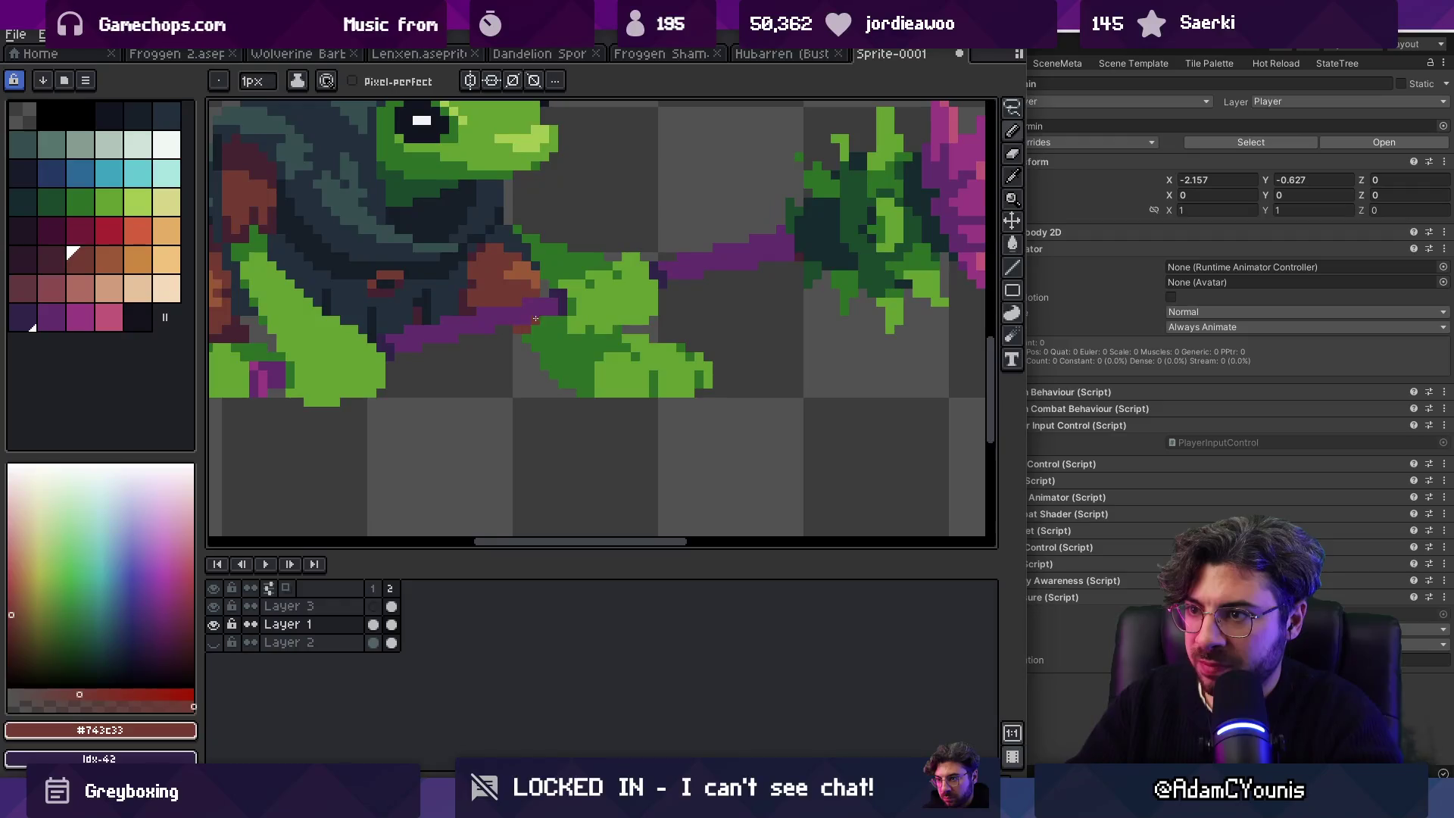
alt+click(476, 301)
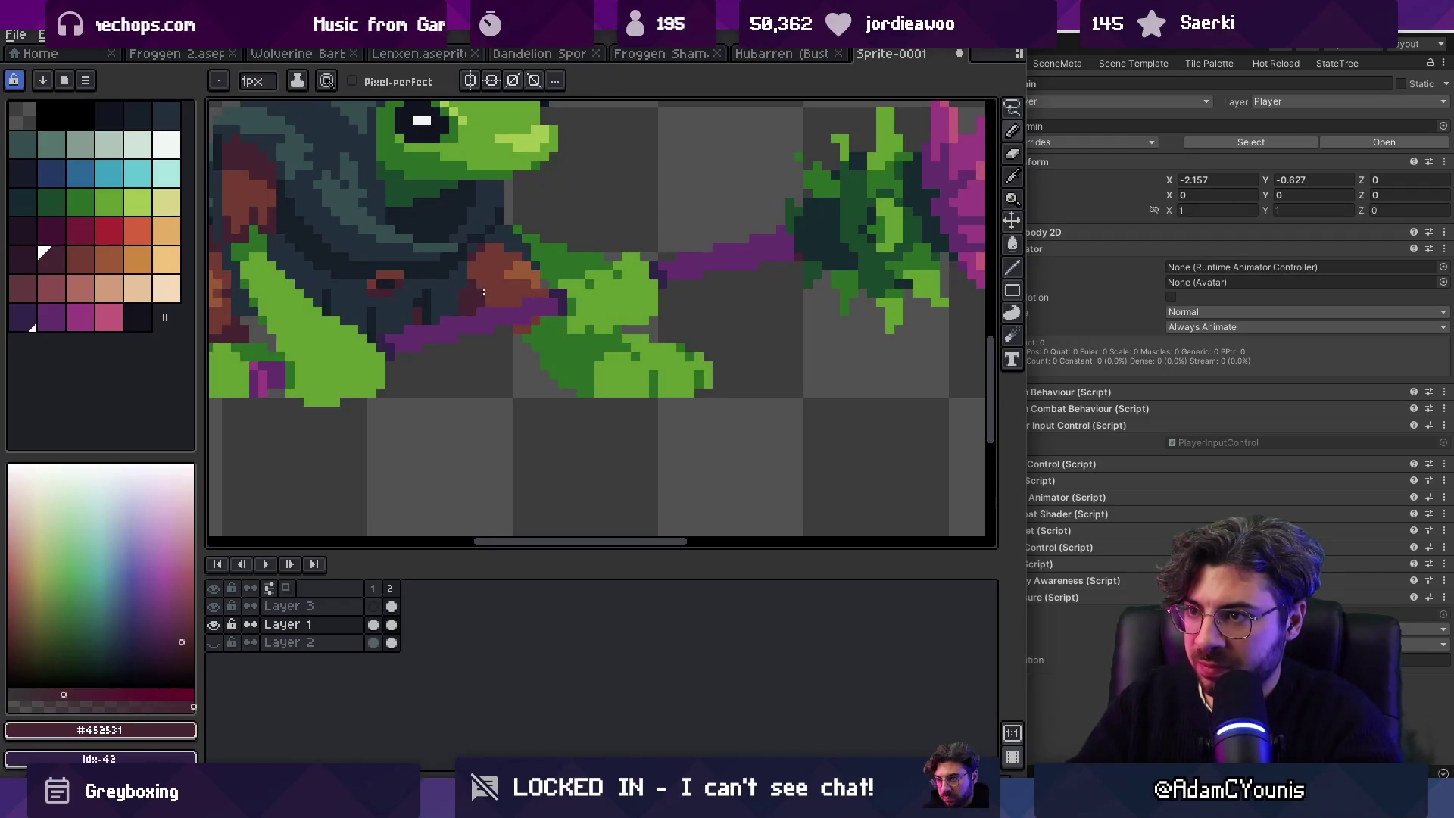
alt+click(482, 292)
scroll(481, 291, down, 4)
scroll(577, 286, up, 5)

TASK DIRECTIONS:
Your task is to retype the listing exactly, without its pictures.

SOLUTION TO THIS EXERCISE:
alt+click(476, 301)
alt+click(482, 292)
scroll(481, 291, down, 4)
scroll(577, 286, up, 5)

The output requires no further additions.